• [ABOUT THIS EXERCISE]: Print all of the data exactly.
+ + + + +
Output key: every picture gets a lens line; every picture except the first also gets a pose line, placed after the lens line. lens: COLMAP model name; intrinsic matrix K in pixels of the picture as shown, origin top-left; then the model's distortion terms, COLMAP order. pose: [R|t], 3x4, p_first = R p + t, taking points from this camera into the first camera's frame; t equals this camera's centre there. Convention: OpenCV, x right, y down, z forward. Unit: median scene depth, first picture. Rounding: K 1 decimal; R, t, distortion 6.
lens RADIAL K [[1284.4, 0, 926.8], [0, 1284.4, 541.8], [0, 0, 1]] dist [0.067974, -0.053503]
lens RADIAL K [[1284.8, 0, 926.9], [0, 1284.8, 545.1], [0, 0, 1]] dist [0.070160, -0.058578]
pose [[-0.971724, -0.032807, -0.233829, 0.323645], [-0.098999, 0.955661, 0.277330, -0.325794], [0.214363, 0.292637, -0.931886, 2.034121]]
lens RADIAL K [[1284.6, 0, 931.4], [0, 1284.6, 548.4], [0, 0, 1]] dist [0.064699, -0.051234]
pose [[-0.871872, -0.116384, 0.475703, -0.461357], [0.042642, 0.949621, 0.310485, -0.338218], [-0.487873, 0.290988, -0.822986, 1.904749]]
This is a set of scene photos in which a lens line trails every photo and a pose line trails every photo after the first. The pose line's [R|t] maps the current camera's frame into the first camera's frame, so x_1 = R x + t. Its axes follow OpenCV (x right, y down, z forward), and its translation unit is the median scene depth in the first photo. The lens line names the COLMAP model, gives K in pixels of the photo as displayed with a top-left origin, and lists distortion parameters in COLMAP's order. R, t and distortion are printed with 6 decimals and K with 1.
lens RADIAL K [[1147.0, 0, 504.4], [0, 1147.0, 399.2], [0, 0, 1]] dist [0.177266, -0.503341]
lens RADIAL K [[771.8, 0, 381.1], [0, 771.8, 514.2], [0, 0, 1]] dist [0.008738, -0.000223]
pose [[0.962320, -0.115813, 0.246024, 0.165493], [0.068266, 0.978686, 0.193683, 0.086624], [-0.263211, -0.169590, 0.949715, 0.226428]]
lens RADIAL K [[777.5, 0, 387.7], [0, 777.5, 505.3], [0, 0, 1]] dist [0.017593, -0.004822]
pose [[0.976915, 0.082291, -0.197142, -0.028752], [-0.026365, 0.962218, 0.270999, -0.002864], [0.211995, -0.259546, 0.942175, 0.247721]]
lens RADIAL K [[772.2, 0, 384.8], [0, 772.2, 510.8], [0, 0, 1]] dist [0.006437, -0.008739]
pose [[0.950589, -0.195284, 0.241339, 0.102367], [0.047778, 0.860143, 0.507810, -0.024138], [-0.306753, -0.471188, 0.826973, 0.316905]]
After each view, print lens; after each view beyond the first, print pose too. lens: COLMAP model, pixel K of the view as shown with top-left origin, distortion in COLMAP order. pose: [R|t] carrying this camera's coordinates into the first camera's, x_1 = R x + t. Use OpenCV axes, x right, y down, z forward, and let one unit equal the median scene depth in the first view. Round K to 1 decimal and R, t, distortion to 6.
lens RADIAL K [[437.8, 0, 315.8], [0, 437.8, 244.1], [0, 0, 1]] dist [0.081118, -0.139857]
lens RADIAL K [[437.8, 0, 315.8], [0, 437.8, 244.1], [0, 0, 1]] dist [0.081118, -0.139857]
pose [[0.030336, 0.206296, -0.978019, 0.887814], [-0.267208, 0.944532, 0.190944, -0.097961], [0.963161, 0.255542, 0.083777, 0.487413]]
+ + + + +
• [TASK RESULT]:
Output key: every picture gets a lens line; every picture except the first also gets a pose line, placed after the lens line. lens: COLMAP model name; intrinsic matrix K in pixels of the picture as shown, origin top-left; then the model's distortion terms, COLMAP order. pose: [R|t], 3x4, p_first = R p + t, taking points from this camera into the first camera's frame; t equals this camera's centre there. Convention: OpenCV, x right, y down, z forward. Unit: median scene depth, first picture. Rounding: K 1 decimal; R, t, distortion 6.
lens RADIAL K [[1284.4, 0, 926.8], [0, 1284.4, 541.8], [0, 0, 1]] dist [0.067974, -0.053503]
lens RADIAL K [[1284.8, 0, 926.9], [0, 1284.8, 545.1], [0, 0, 1]] dist [0.070160, -0.058578]
pose [[-0.971724, -0.032807, -0.233829, 0.323645], [-0.098999, 0.955661, 0.277330, -0.325794], [0.214363, 0.292637, -0.931886, 2.034121]]
lens RADIAL K [[1284.6, 0, 931.4], [0, 1284.6, 548.4], [0, 0, 1]] dist [0.064699, -0.051234]
pose [[-0.871872, -0.116384, 0.475703, -0.461357], [0.042642, 0.949621, 0.310485, -0.338218], [-0.487873, 0.290988, -0.822986, 1.904749]]
This is a set of scene photos in which a lens line trails every photo and a pose line trails every photo after the first. The pose line's [R|t] maps the current camera's frame into the first camera's frame, so x_1 = R x + t. Its axes follow OpenCV (x right, y down, z forward), and its translation unit is the median scene depth in the first photo. The lens line names the COLMAP model, gives K in pixels of the photo as displayed with a top-left origin, and lists distortion parameters in COLMAP's order. R, t and distortion are printed with 6 decimals and K with 1.
lens RADIAL K [[1147.0, 0, 504.4], [0, 1147.0, 399.2], [0, 0, 1]] dist [0.177266, -0.503341]
lens RADIAL K [[771.8, 0, 381.1], [0, 771.8, 514.2], [0, 0, 1]] dist [0.008738, -0.000223]
pose [[0.962320, -0.115813, 0.246024, 0.165493], [0.068266, 0.978686, 0.193683, 0.086624], [-0.263211, -0.169590, 0.949715, 0.226428]]
lens RADIAL K [[777.5, 0, 387.7], [0, 777.5, 505.3], [0, 0, 1]] dist [0.017593, -0.004822]
pose [[0.976915, 0.082291, -0.197142, -0.028752], [-0.026365, 0.962218, 0.270999, -0.002864], [0.211995, -0.259546, 0.942175, 0.247721]]
lens RADIAL K [[772.2, 0, 384.8], [0, 772.2, 510.8], [0, 0, 1]] dist [0.006437, -0.008739]
pose [[0.950589, -0.195284, 0.241339, 0.102367], [0.047778, 0.860143, 0.507810, -0.024138], [-0.306753, -0.471188, 0.826973, 0.316905]]
After each view, print lens; after each view beyond the first, print pose too. lens: COLMAP model, pixel K of the view as shown with top-left origin, distortion in COLMAP order. pose: [R|t] carrying this camera's coordinates into the first camera's, x_1 = R x + t. Use OpenCV axes, x right, y down, z forward, and let one unit equal the median scene depth in the first view. Round K to 1 decimal and R, t, distortion to 6.
lens RADIAL K [[437.8, 0, 315.8], [0, 437.8, 244.1], [0, 0, 1]] dist [0.081118, -0.139857]
lens RADIAL K [[437.8, 0, 315.8], [0, 437.8, 244.1], [0, 0, 1]] dist [0.081118, -0.139857]
pose [[0.030336, 0.206296, -0.978019, 0.887814], [-0.267208, 0.944532, 0.190944, -0.097961], [0.963161, 0.255542, 0.083777, 0.487413]]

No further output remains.